Work order 1:
Edit the reunion account starting at "The next trick" and ending at "I was up to.", changing "classmates" to "friends", and give that stretch in full.
Work order 2:
List every place name mentioned in the reunion account.

Passage shown:
JOY
This Memorial day weekend was one of Joy and one of Sadness. I drove to Syracuse Kansas for my 20 year class reunion and spent Saturday with 15 of my classmates. Syracuse is a small town in Western Kansas very near the Colorado boarder. My graduating class only had 35 students so to get almost half of us there I thought was great. It was a great joy to see them all. The best part of the day however was seeing my classmate Chris Englert Sukach on Skype from Afghanistan. For me to be able to give her a little glimpse of our reunion while she is over serving our country was the greatest honor I could have. The smile on her face will stay with me for the rest of my life.
I must say it proved to be a harder task than I had thought it would be. I had procrastinated and not downloaded or setup a Skype account until about 8pm on Friday evening. I sent her a message on Facebook and asked her what time she thought might work for her on Saturday. When I woke up Saturday I checked my messages and she had sent me one back saying to try for 10:30am (Syracuse time). The trick was at 10:30am the parade for alumni and old cars was going to be starting and our class was riding in the parade. I didn’t let that stop me though. Thanks to classmate Kyle and his Verizon wireless I had my laptop all set up to take along with us in the parade. I wasn’t going to miss the opportunity to visit with Chris.
I’m sure the community thought I was nuts riding in the parade with my laptop in hand. We went all through the parade and Chris never logged in. I was a little bummed but told myself I had tried. We then went to the school for the picnic. When I sat down to eat, something told me to check my email on my blackberry and sure enough Chris had sent me a message saying “Just finishing up. Be in my room in about 15 min” but the message had been sent about 45min ago:( I ran to the car, got my laptop, Kyle got the Verizon wireless and I logged in just in case she was still there and sure enough she was!!!
The next trick was getting a Skype connection long enough to say a full sentence. It got rather frustrating but the short glimpse of Chris and her smile made me keep trying. We finally were able to string enough connections together that I was able to allow her to see about 6 other classmates and even her father and brother. I looked like a crazy woman carrying my laptop around the picnic and talking to it. I’m sure I made Chris dizzy but I was trying to find our scattered classmates before I lost connection! I actually sent out a few apologies yesterday as I pretty much just blew some people off as they didn’t realize what I was up to.

Data records:
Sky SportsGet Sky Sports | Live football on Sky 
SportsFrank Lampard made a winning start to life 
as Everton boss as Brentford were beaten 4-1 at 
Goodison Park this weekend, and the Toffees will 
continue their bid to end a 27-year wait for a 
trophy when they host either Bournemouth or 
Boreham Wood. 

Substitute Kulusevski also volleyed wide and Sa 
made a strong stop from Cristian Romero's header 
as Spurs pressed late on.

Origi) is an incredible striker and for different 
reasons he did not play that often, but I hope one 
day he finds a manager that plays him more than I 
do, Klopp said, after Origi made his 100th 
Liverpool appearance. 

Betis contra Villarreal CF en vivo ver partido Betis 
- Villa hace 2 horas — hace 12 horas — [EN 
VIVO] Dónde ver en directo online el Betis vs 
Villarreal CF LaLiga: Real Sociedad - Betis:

==

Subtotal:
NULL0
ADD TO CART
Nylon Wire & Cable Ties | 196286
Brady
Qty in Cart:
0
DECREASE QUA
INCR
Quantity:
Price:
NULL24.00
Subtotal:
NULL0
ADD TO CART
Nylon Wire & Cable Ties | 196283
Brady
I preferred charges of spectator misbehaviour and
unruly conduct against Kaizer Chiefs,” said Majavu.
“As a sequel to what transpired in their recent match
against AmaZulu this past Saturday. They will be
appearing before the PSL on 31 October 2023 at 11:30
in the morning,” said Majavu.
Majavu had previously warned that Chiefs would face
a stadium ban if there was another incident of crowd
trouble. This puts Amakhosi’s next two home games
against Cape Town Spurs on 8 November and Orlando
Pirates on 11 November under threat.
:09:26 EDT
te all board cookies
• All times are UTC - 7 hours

* * *

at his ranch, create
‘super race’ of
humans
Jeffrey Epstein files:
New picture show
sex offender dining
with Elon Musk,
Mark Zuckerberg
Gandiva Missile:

Task result 1:
The next trick was getting a Skype connection long enough to say a full sentence. It got rather frustrating but the short glimpse of Chris and her smile made me keep trying. We finally were able to string enough connections together that I was able to allow her to see about 6 other friends and even her father and brother. I looked like a crazy woman carrying my laptop around the picnic and talking to it. I’m sure I made Chris dizzy but I was trying to find our scattered friends before I lost connection! I actually sent out a few apologies yesterday as I pretty much just blew some people off as they didn’t realize what I was up to.

Task result 2:
Syracuse
Kansas
Colorado
Afghanistan